Gary Rydstrom said it best..
"People in sound have to keep thinking of themselves as a key part of the movie. Sometimes we have to fight against the feeling that we're not. If we do our jobs well and throw in a little evangelizing, we can make sound as important a part of filmmaking as it should be."
-Kris


Sounds good in theory Charlie but in practice it doesn't quite work that way. Bare in mind I'm not a student just starting out, I've been in the business for well over a decade. There is relatively little mid to high budget film in this country (UK) and very few British composers manage
to break into the rather clique hollywood film score scene. Also, I'm not experienced, knowledgeable or particularly interested in being a producer and certainly wouldn't be able to just waltz in and hope for a sizable budget.

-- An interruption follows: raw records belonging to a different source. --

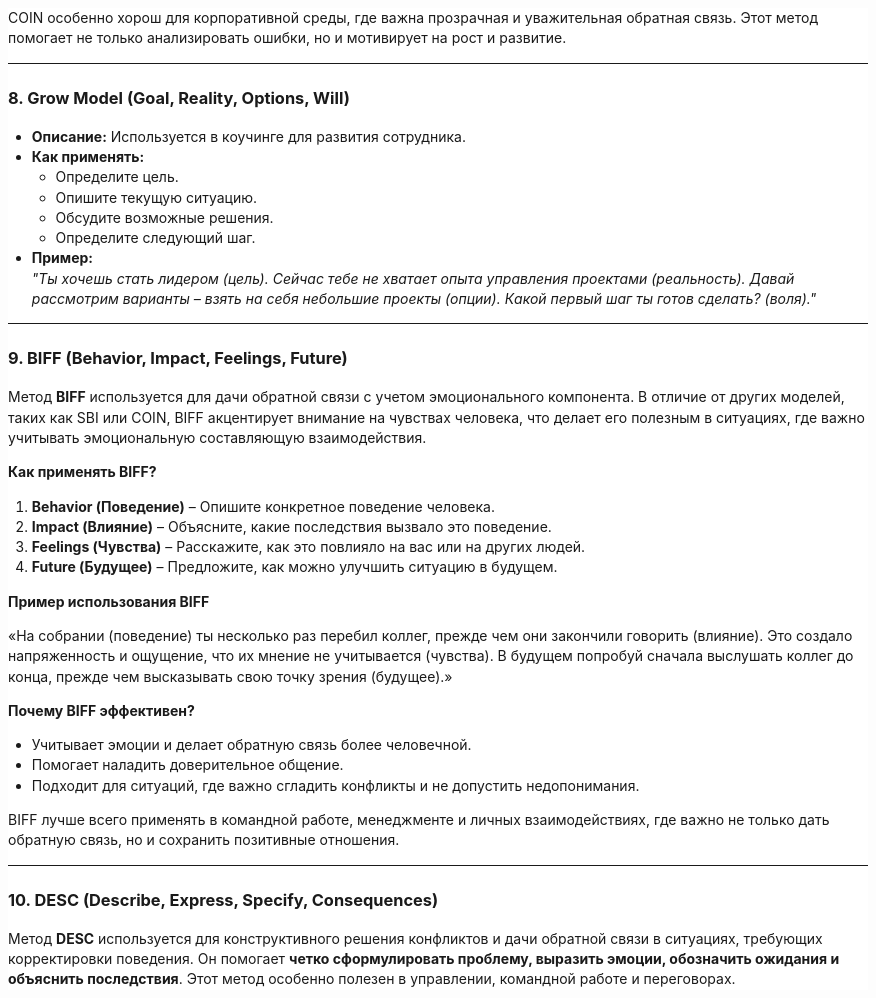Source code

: COIN особенно хорош для корпоративной среды, где важна прозрачная и уважительная обратная связь. Этот метод помогает не только анализировать ошибки, но и мотивирует на рост и развитие.

---

### **8. Grow Model (Goal, Reality, Options, Will)**
- **Описание:** Используется в коучинге для развития сотрудника.
- **Как применять:**
    - Определите цель.
    - Опишите текущую ситуацию.
    - Обсудите возможные решения.
    - Определите следующий шаг.
- **Пример:**  
  _"Ты хочешь стать лидером (цель). Сейчас тебе не хватает опыта управления проектами (реальность). Давай рассмотрим варианты – взять на себя небольшие проекты (опции). Какой первый шаг ты готов сделать? (воля)."_

---

### **9. BIFF (Behavior, Impact, Feelings, Future)**

Метод **BIFF** используется для дачи обратной связи с учетом эмоционального компонента. В отличие от других моделей, таких как SBI или COIN, BIFF акцентирует внимание на чувствах человека, что делает его полезным в ситуациях, где важно учитывать эмоциональную составляющую взаимодействия.

**Как применять BIFF?**

1. **Behavior (Поведение)** – Опишите конкретное поведение человека.
2. **Impact (Влияние)** – Объясните, какие последствия вызвало это поведение.
3. **Feelings (Чувства)** – Расскажите, как это повлияло на вас или на других людей.
4. **Future (Будущее)** – Предложите, как можно улучшить ситуацию в будущем.

**Пример использования BIFF**

«На собрании (поведение) ты несколько раз перебил коллег, прежде чем они закончили говорить (влияние). Это создало напряженность и ощущение, что их мнение не учитывается (чувства). В будущем попробуй сначала выслушать коллег до конца, прежде чем высказывать свою точку зрения (будущее).»

**Почему BIFF эффективен?**

- Учитывает эмоции и делает обратную связь более человечной.
- Помогает наладить доверительное общение.
- Подходит для ситуаций, где важно сгладить конфликты и не допустить недопонимания.

BIFF лучше всего применять в командной работе, менеджменте и личных взаимодействиях, где важно не только дать обратную связь, но и сохранить позитивные отношения.

---

### **10. DESC (Describe, Express, Specify, Consequences)**

Метод **DESC** используется для конструктивного решения конфликтов и дачи обратной связи в ситуациях, требующих корректировки поведения. Он помогает **четко сформулировать проблему, выразить эмоции, обозначить ожидания и объяснить последствия**. Этот метод особенно полезен в управлении, командной работе и переговорах.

Being a composer for TV/film is highly competitive, it's not like I'm sitting here with dozens of high quality productions happening all around and directors fighting for my services. It's more like the other way round, not that many decent budget productions and the directors are swamped with hundreds of composers (and composer's agents) to choose from.

So I have to maximise my employability by being easy to work with and creating products which fulfill requirements and makes the dubbing engineer's job easier. This means that much of the time we are in effect slaves to the client. It's quite unusual to replace a Sound Designer on a project but replacing the composer is not at all uncommon. I could of course change my name to John Williams and solve nearly all the problems!

Don't get me wrong, I've been involved in some wonderful productions, been given free reign on occasion and one of my more experimental scores was once a BAFTA finalist. However, this sort of freedom is the exception rather than the rule and it severely cramps creativity.